§ **TASK REQUIREMENTS**
Reproduce the lines of every record below, but change each "AÑADIR AL CARRITO" to "AGREGAR AL CARRITO". Leave all other text as it is.

(Recorded data)
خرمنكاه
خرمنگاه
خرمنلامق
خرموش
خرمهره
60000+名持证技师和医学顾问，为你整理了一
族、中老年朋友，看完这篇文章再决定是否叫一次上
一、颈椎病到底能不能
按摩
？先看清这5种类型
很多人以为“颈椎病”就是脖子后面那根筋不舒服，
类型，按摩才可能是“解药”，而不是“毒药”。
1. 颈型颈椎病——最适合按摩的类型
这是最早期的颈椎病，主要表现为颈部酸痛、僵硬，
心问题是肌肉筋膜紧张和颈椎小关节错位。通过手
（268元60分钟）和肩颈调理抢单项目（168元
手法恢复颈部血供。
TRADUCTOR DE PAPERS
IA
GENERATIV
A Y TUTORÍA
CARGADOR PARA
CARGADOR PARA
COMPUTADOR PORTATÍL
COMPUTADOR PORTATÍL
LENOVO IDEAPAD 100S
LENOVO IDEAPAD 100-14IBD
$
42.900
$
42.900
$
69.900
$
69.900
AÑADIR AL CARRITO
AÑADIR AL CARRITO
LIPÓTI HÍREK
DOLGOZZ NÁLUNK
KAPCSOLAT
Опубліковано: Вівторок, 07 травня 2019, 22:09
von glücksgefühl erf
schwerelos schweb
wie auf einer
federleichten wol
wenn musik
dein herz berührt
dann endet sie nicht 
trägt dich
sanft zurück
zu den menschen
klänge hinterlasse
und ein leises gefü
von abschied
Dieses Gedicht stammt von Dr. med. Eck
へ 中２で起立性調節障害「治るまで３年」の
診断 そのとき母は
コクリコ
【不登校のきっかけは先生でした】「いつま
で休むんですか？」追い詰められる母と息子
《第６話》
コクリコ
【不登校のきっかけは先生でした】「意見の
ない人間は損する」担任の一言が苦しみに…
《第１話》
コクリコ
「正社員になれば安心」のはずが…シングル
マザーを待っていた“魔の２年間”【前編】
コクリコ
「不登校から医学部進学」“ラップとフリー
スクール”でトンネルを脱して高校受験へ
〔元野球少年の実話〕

§ **SOLUTION TO THE EXERCISE**
خرمنكاه
خرمنگاه
خرمنلامق
خرموش
خرمهره
60000+名持证技师和医学顾问，为你整理了一
族、中老年朋友，看完这篇文章再决定是否叫一次上
一、颈椎病到底能不能
按摩
？先看清这5种类型
很多人以为“颈椎病”就是脖子后面那根筋不舒服，
类型，按摩才可能是“解药”，而不是“毒药”。
1. 颈型颈椎病——最适合按摩的类型
这是最早期的颈椎病，主要表现为颈部酸痛、僵硬，
心问题是肌肉筋膜紧张和颈椎小关节错位。通过手
（268元60分钟）和肩颈调理抢单项目（168元
手法恢复颈部血供。
TRADUCTOR DE PAPERS
IA
GENERATIV
A Y TUTORÍA
CARGADOR PARA
CARGADOR PARA
COMPUTADOR PORTATÍL
COMPUTADOR PORTATÍL
LENOVO IDEAPAD 100S
LENOVO IDEAPAD 100-14IBD
$
42.900
$
42.900
$
69.900
$
69.900
AGREGAR AL CARRITO
AGREGAR AL CARRITO
LIPÓTI HÍREK
DOLGOZZ NÁLUNK
KAPCSOLAT
Опубліковано: Вівторок, 07 травня 2019, 22:09
von glücksgefühl erf
schwerelos schweb
wie auf einer
federleichten wol
wenn musik
dein herz berührt
dann endet sie nicht 
trägt dich
sanft zurück
zu den menschen
klänge hinterlasse
und ein leises gefü
von abschied
Dieses Gedicht stammt von Dr. med. Eck
へ 中２で起立性調節障害「治るまで３年」の
診断 そのとき母は
コクリコ
【不登校のきっかけは先生でした】「いつま
で休むんですか？」追い詰められる母と息子
《第６話》
コクリコ
【不登校のきっかけは先生でした】「意見の
ない人間は損する」担任の一言が苦しみに…
《第１話》
コクリコ
「正社員になれば安心」のはずが…シングル
マザーを待っていた“魔の２年間”【前編】
コクリコ
「不登校から医学部進学」“ラップとフリー
スクール”でトンネルを脱して高校受験へ
〔元野球少年の実話〕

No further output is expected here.